Reproduce each of the records below word for word, leaving the pictures out of your reply.
#### SUPPLIED MATERIAL
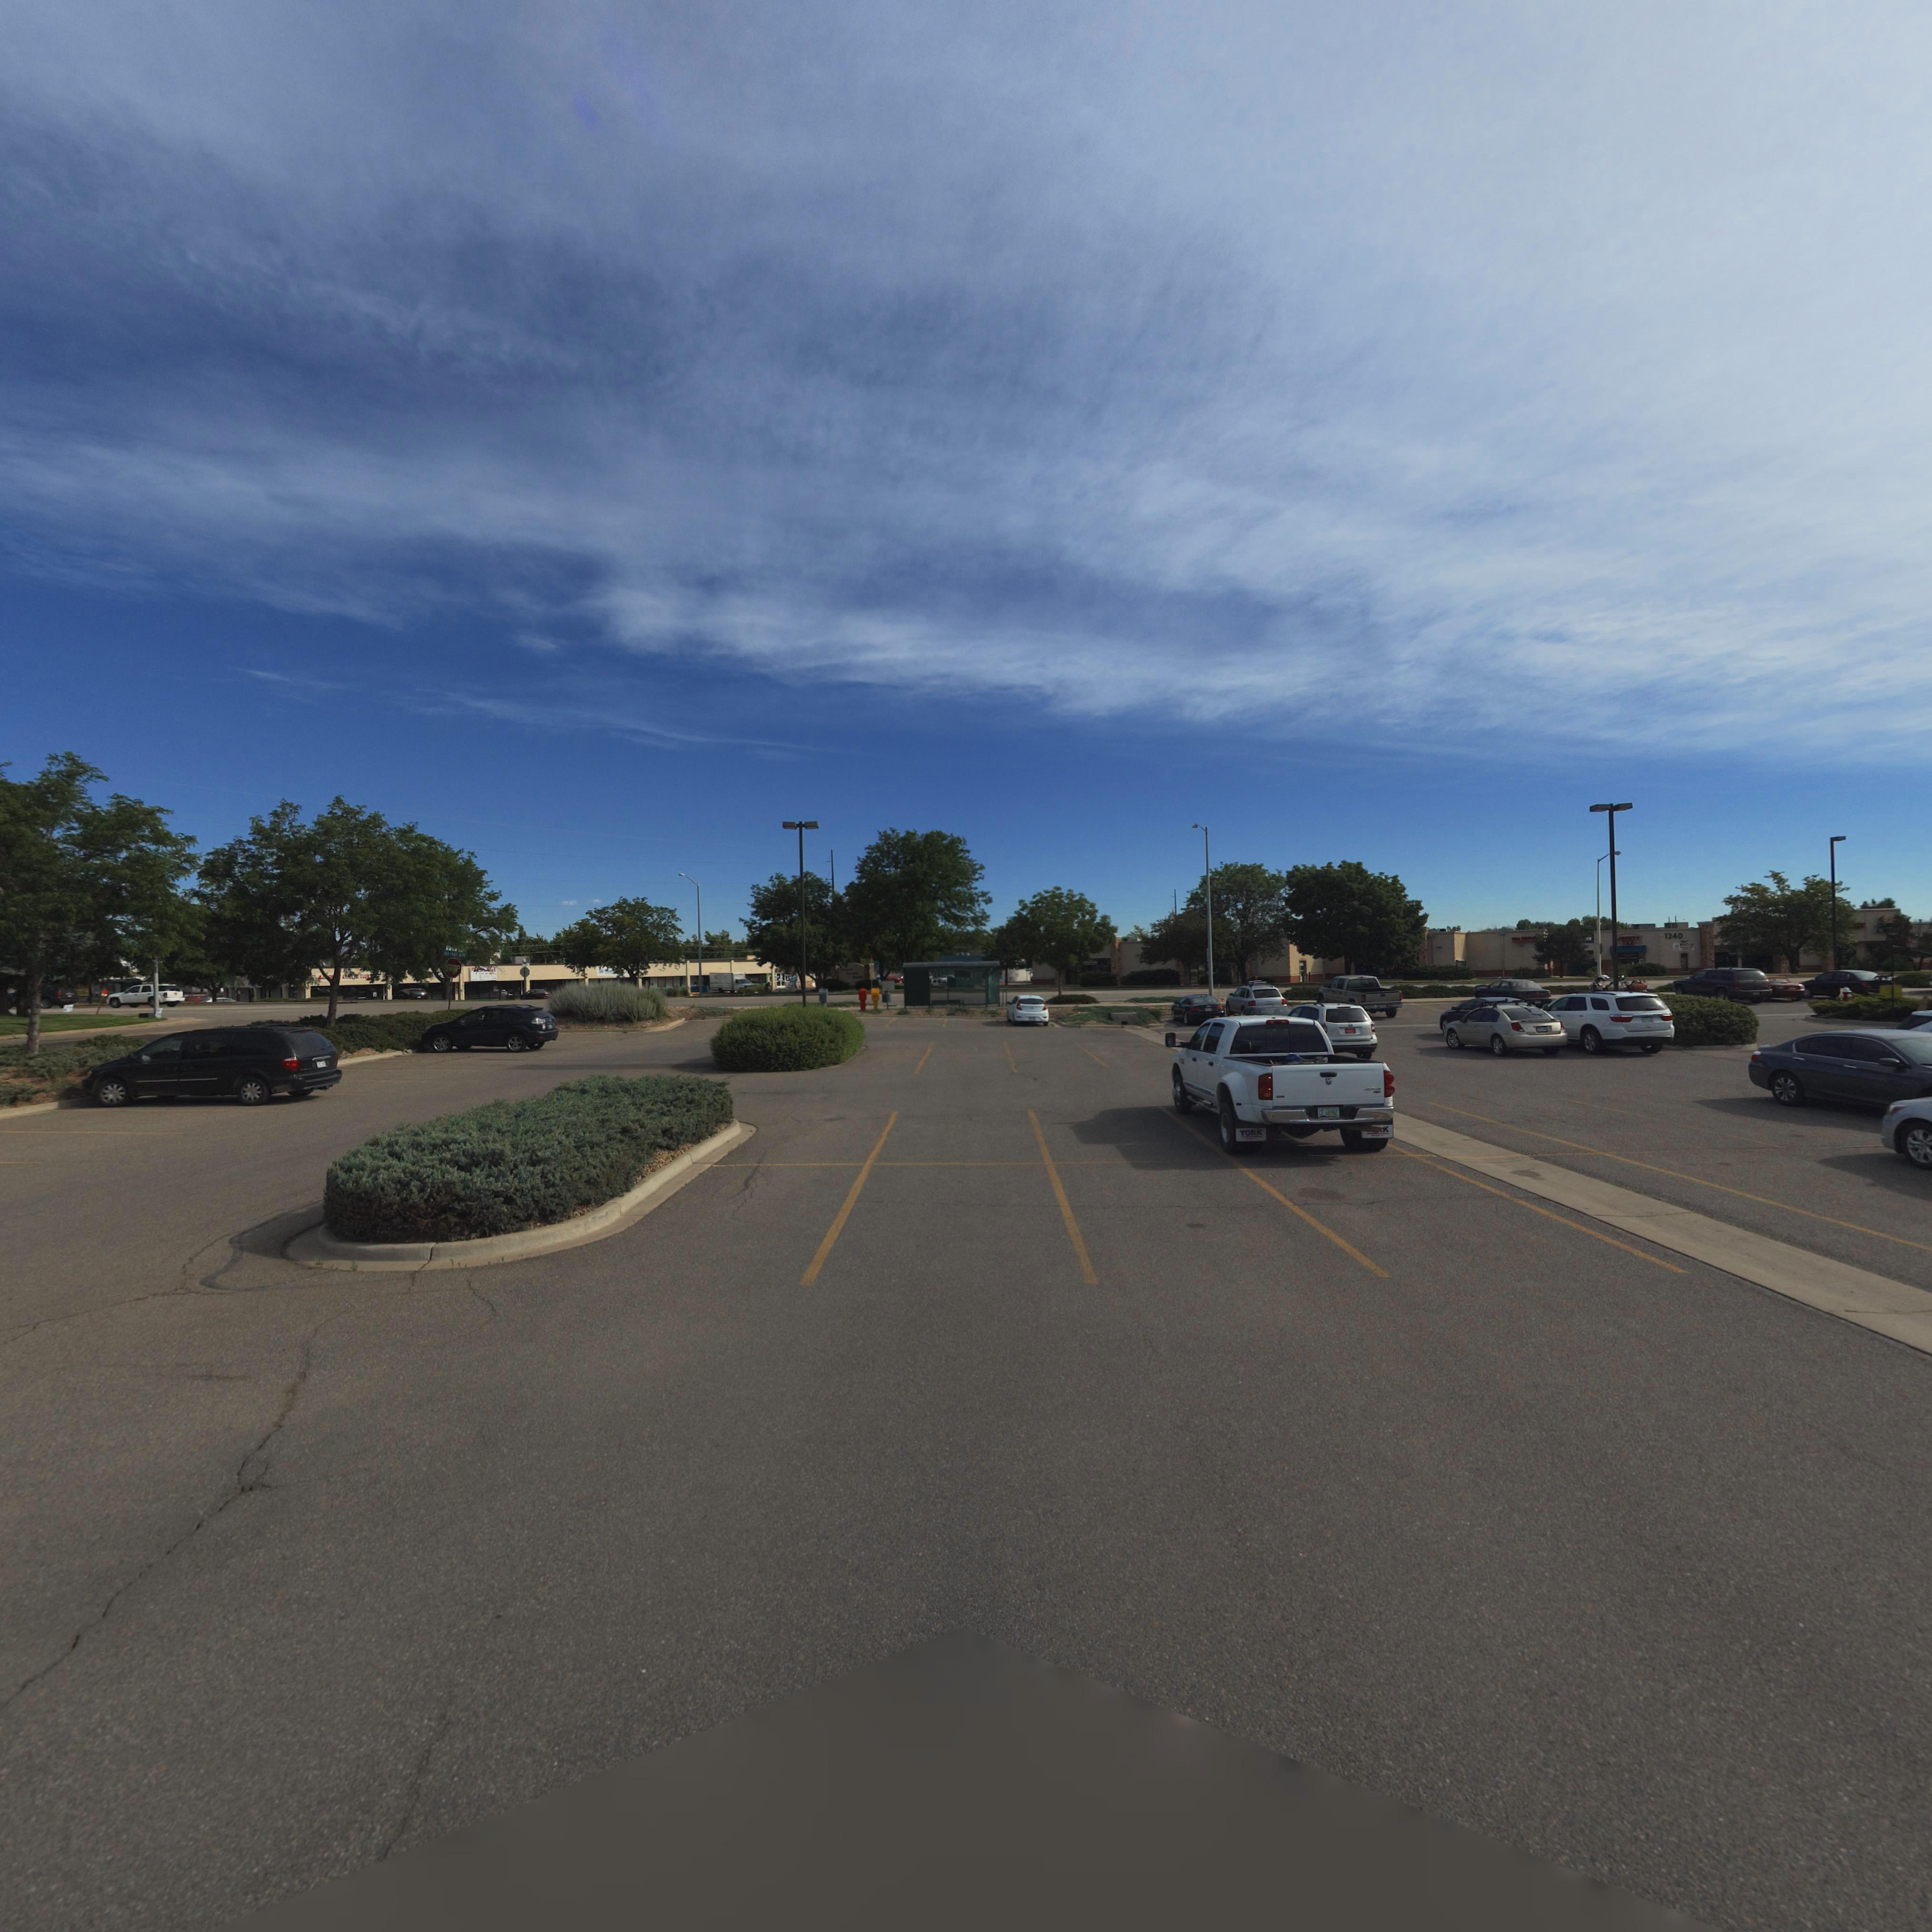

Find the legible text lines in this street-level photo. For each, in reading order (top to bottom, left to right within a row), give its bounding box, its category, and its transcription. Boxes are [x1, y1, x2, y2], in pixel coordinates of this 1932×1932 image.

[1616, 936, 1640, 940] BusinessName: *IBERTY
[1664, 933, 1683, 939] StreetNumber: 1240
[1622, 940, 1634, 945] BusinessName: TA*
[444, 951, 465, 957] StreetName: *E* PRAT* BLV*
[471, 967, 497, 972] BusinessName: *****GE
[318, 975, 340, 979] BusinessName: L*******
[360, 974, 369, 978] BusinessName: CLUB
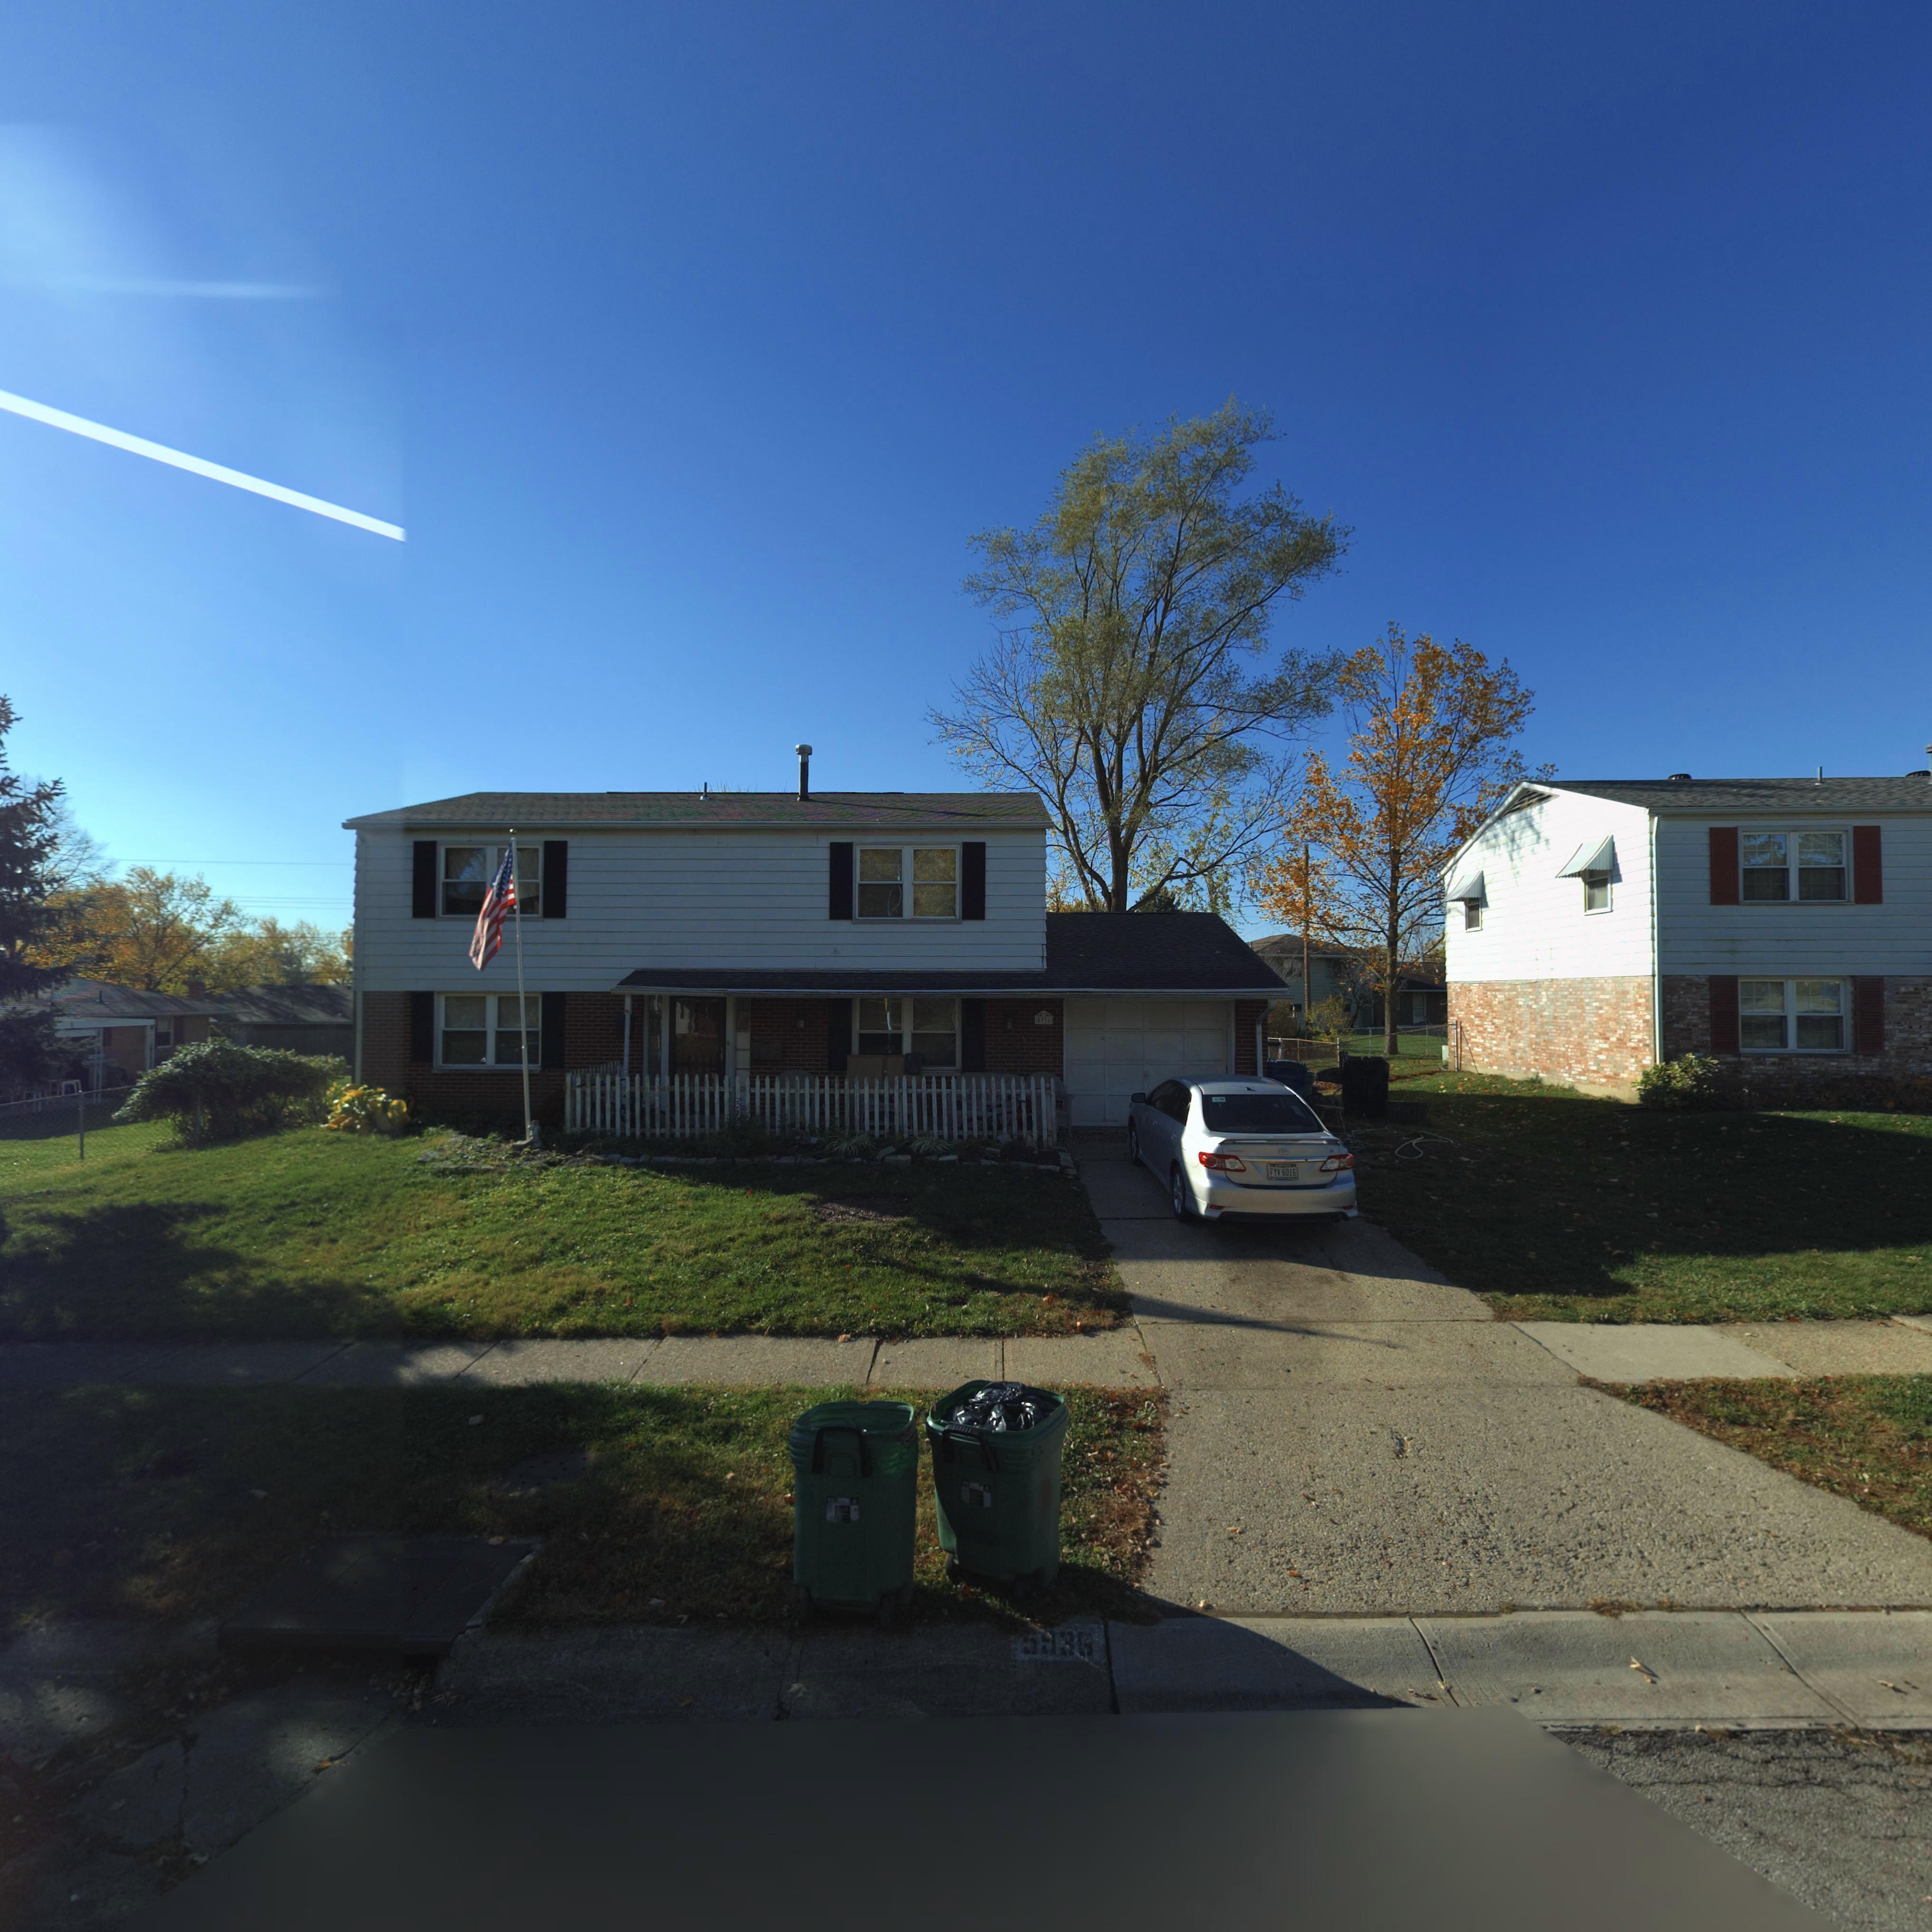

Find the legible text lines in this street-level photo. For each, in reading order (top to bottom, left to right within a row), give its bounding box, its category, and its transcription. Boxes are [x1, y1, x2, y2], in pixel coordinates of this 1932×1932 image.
########
## TASK ANSWER:
Find the legible text lines in this street-level photo. For each, in reading order (top to bottom, left to right within a row), give its bounding box, its category, and its transcription. Boxes are [x1, y1, x2, y2], in pixel coordinates of this 1932×1932 image.

[1616, 936, 1640, 940] BusinessName: *IBERTY
[1664, 933, 1683, 939] StreetNumber: 1240
[1622, 940, 1634, 945] BusinessName: TA*
[444, 951, 465, 957] StreetName: *E* PRAT* BLV*
[471, 967, 497, 972] BusinessName: *****GE
[318, 975, 340, 979] BusinessName: L*******
[360, 974, 369, 978] BusinessName: CLUB

Find the legible text lines in this street-level photo. For each, in reading order (top to bottom, left to right within a row), give its bounding box, its category, and its transcription. Boxes are [x1, y1, x2, y2], in pixel coordinates of this 1932×1932 image.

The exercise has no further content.